Wednesday, May 21, 2008

Experiments on Self

Empirical studies have become fashionable in software engineering, and this makes sense. In software engineering discipline, most of the time, we do not develop an algorithm or a new solution for a problem. We are looking for ways to facilitate solution development, and those “ways” need to be somehow evaluated, that’s were empirical studies play a significant role.

In these kind of studies, to my knowledge, a researcher or group of researchers perform some experiments in a controlled environment to study phenomena. Sometimes, the researches go to the real world to observe the real software developers, interview them, and survey them to find out how they think, they develop a system, how they manage development progress, and blah blah.

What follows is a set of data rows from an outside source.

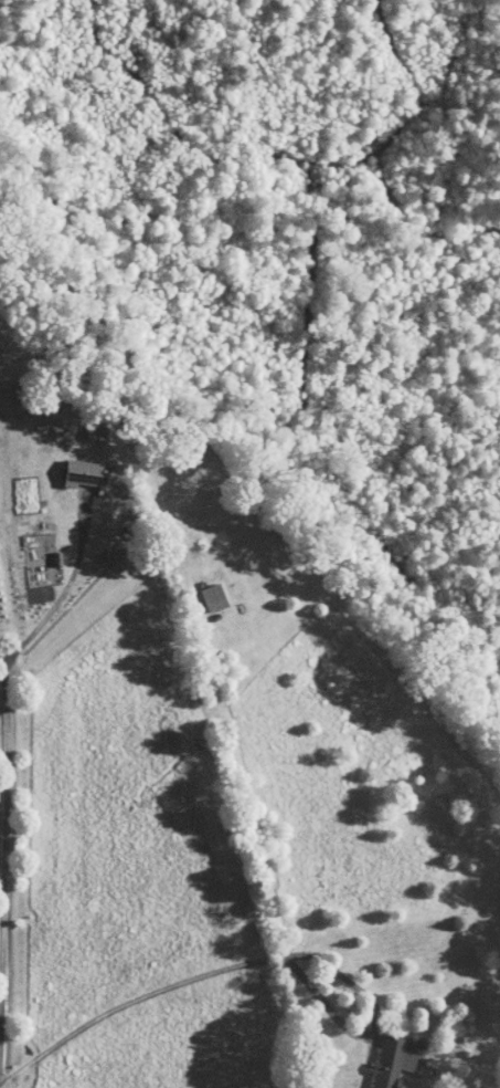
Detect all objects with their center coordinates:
building: (73, 464)
building: (205, 589)
road: (61, 592)
road: (5, 863)
road: (134, 1000)
road: (376, 1024)
building: (381, 1055)

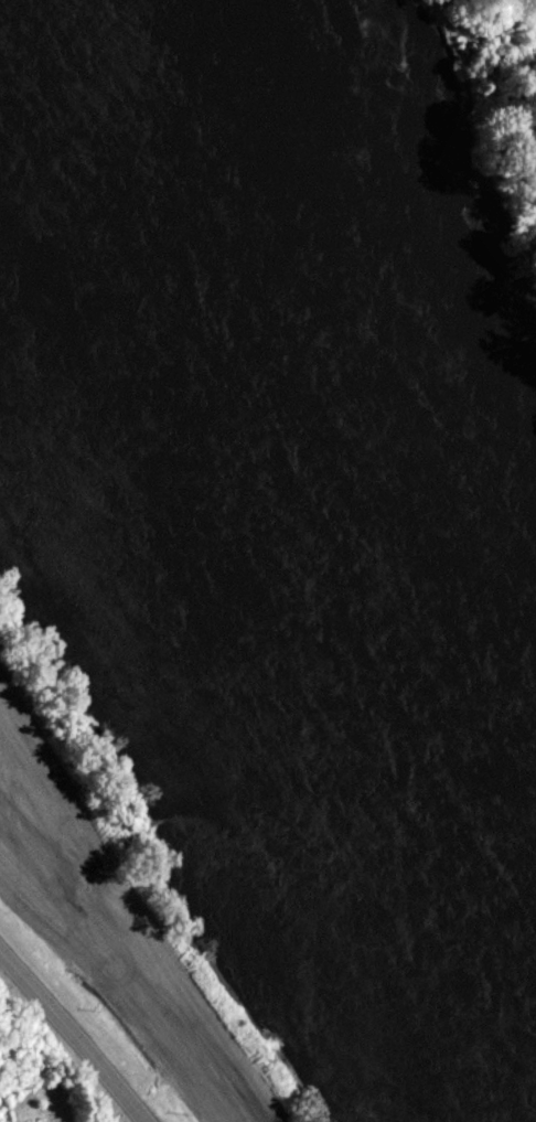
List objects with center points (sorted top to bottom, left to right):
river: (268, 499)
road: (72, 1040)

But, as far as I have seen, no one has ever dared to study things on him or herself. Seems reasonable, if I am a researcher, I have developed a notation, and then I use it, and announce it was useful, who is going to believe it? And that’s reasonable, if I am a desperate PhD student, so greedy to publish positive results, I am so biased that I may feel the notation is working very well for me!

So based on many ethical issues and biases, self experiments are not used in software engineering empirical studies at all. But experiments on one self is not such a huge mistake in other discipline, and in history we see a lot of example, where biologists experienced a vaccine on themselves. A very interesting example is the story of discovering that a bacteria causes stomach ulcers, not stress or spicy food. Everyone disagreed with Dr. Warren and Dr. Marshall’s (Nobel Prize winners in 2005 for this discovery) theory because they didn’t believe bacteria could survive in acid. So, Dr. Marshall drank a Petri-dish filled with Helicobacter pylori and developed gastritis, which was soon resolved with antibiotics.

So I started wondering how we can have a self experiment in empirical studies in software engineering? How can I report studying a development method which I followed myself and I discovered its advantages and disadvantages, and how I can overcome the biases? Such study is valuable since by observing and interviewing a practitioner who employs a method, the researcher may not capture the exact insights into that “method” under study.

On the other hand, a self experiment, even if it is unbiased and more informative, is limited to one report. It is a (sad) true fact that the best person for describing a routine method is not the person who performs it. Finally, individual differences make a self study less applicable.

That’s why I continue observing instead of drinking a Petri-dish filled with Helicobacter pylori

Thursday, February 28, 2008

To start

I wish to be a scientist, though due to the nature of things I am working on I will never be eligible to win a Nobel Prize, I still want to be a scientist. The ironic point is that my field of study, Software Engineering, seems to be useful to very limited group of people in the world: software companies, programmers, and software developers. I won’t cure any disease, I won’t discover a new planet in the corner of the universe, and I won’t even build a new machine or technology.

So, as my little tiny PhD studies move on, I am discovering that there is no revolution left. I sometimes feel I am sitting on a sofa, or at most behind a monitor, and I am making theories about how softwares, specially the secure ones, are being developed, and why they fail, and what we should do or not to do to prevent the failure.

I am not a security expert, but I am interested in developing secure software systems. Even more general, I am interested in general system security, and in particular case of Software Engineering, which is the area I am doing a PhD in, I am interested in security requirements, attack modeling, vulnerability analysis, countermeasure analysis, trade-offs among security and other goals such as privacy and usability.

I have crazy ideas to start a revolution in secure software engineering, and I have little tiny ideas to move the discipline an epsilon ahead. This Blog is where I am going to talk about them, since my PhD thesis does not have enough space for all that crap.